И действительно Артингсон вдруг услыхал, или ему показалось, что он услыхал какой-то неопределенный звук; он пронесся как жалоба грустная, мелодичная, какой-то чудовищной невидимой птицы и исчез там, в недосягаемых пространствах эфира.

Артингсон вздрогнул и отшатнулся от неё, от этого странного существа, которое стояло в виде такого обольстительного женского образа перед ним, и, не отнимая руки от головы, в которую стучали какими-то горячими молотами, он вбежал в комнату…

– Мисс Драйлинг, друг мой! мисс Драйлинг! – вскричал он, – я должен уехать. Где моя шляпа?.. Мне кажется я с ума схожу…

И он схватил шляпу, и едва коснувшись протянутой руки мисс Драйлинг, не понимая, что она говорит и что хотят от него эти лица, которые стоят перед ним с таким искренним сожалением; он бросился вон из этой странной, заколдованной атмосферы.

– Я провожу вас, сэр, – кричал ему, догоняя его, мистер Литль, и на бегу он звонил в колокольчик и кричал: где грум, где коляска?..

Он усадил в нее мистера Артингсона, как маленького ребенка; он так заботливо предлагал ему понюхать Smith’s-Triplessence и так убедительно объяснял ему, что расстройство нервов может быть пагубно, очень пагубно. Он говорил ему о сильном на них действии музыки, вина, душного вечера, поэтического настроения и женщин, в особенности женщин.
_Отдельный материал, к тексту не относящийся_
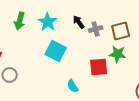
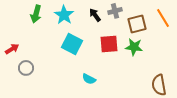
gray cross: (96, 29) -> (115, 11), moved
red square: (99, 67) -> (109, 44), moved
cyan semicircle: (73, 86) -> (89, 79), turned -32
Но Артингсон и слушал, и не слушал этого обязательного, начитанного и рассудительного мистера Литль. Он ничего не понимал, не помнил, что он говорит, и что с ним делается. Когда он вернулся к себе, он принял какие-то успокаивающие капли, обвязал себе голову полотенцем, намоченным в самой холодной воде, а главное старался ни о чем не думать, ни о чем не представлять себе, и мало-помалу волнение улеглось, струны затихли, сердце начало стучать ровным, мерным стуком и он заснул, как убитый.

II

На другой день Артингсон встал усталый, вялый и сонный. Он посмотрел в зеркало на свое побледневшее лицо, на свои тусклые глаза и решил, что так нельзя, что никогда он не был так утомлен, что вчера возбуждение нервов было страшное, и все, что было вчера, было действительно только возбуждение нервов. Одним словом, мистер Артингсон пришел к тому же заключению, к которому пришел и рассудительный, практический мистер Литль.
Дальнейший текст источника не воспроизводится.